The story begins with a magical party reminiscent of the day Jesus fed a crowd from a single loaf of bread and cup of wine. Gin and orange juice seem to flow from invisible taps located in the house of Fix Keating, whose daughter Franny has just turned a year old. Bert Cousins shows up, someone Fix barely knows, and despite Bert’s own growing family back home, he manages to begin falling in love with Fix’s wife, Beverly. In one chapter, Patchett sets up the entire book’s course, and it is a chapter worthy of study in any writing workshop. The tale eventually drifts from Fix, Beverly, Bert, and Theresa, hooking onto their six intermingled children, but like any true familial tale, the parents are never truly absent even when they’re gone.
We follow the kids; Franny and Caroline on the Fix side of things; Jeanette, Calvin, Holly, and Albie on Bert’s side, for the rest of the book. The focus is primarily on Franny, particularly in the book’s one attempt at clever storytelling, but we meet and come to know every one of the kids. Patchett effortlessly jumps around in time to Franny’s late twenties and then into her early fifties, all the while weaving in flashbacks about the kids’ childhoods with the ease of an Olympic swimmer taking a warm-up lap. This is not an easy thing to do for a writer; flashbacks often feel forced or snuck in to the text in unwieldy ways. Patchett is a master, all the while writing in a third-person viewpoint that manages to skip around to multiple characters, sometimes in the same scene, in as deft a way as I have read.

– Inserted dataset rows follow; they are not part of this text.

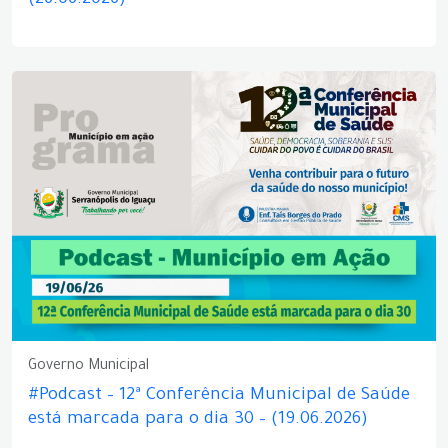
(26.06.2026)
Governo Municipal
#Podcast – 12ª Conferência Municipal de Saúde
está marcada para o dia 30 – (19.06.2026)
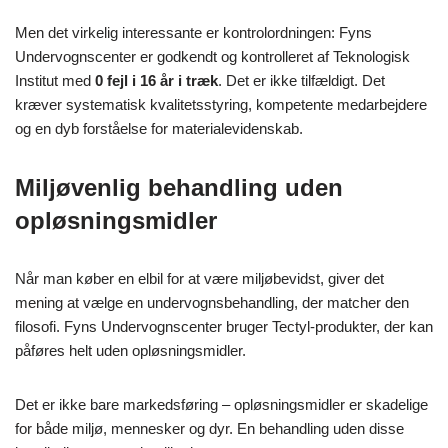
Men det virkelig interessante er kontrolordningen: Fyns
Undervognscenter er godkendt og kontrolleret af Teknologisk
Institut med
0 fejl i 16 år i træk
. Det er ikke tilfældigt. Det
kræver systematisk kvalitetsstyring, kompetente medarbejdere
og en dyb forståelse for materialevidenskab.
Miljøvenlig behandling uden
opløsningsmidler
Når man køber en elbil for at være miljøbevidst, giver det
mening at vælge en undervognsbehandling, der matcher den
filosofi. Fyns Undervognscenter bruger Tectyl-produkter, der kan
påføres helt uden opløsningsmidler.
Det er ikke bare markedsføring – opløsningsmidler er skadelige
for både miljø, mennesker og dyr. En behandling uden disse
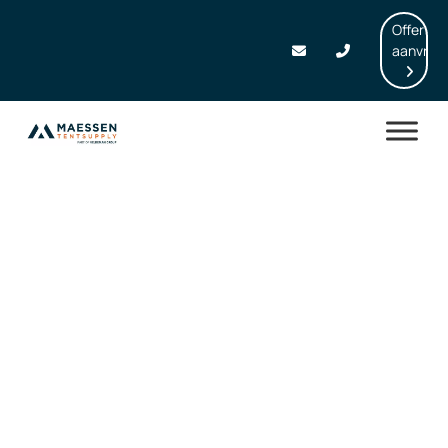
Offerte
aanvrag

There is something magical about Commonwealth, something honest and raw and authentic that we don’t often get in fiction these days. It never tries to overwhelm any emotion. It doesn’t surprise with cheap parlor tricks, and there are no mysteries to solve. It tells a story that spans the course of fifty years or so with excellent writing and beautiful storytelling. There is one potential “gimmick” that lies with the title itself, but even that is a measure to add depth to an already bottomless well. Patchett is one of our best right now, but if her writing continues to evolve so beautifully, I feel like she could become the best.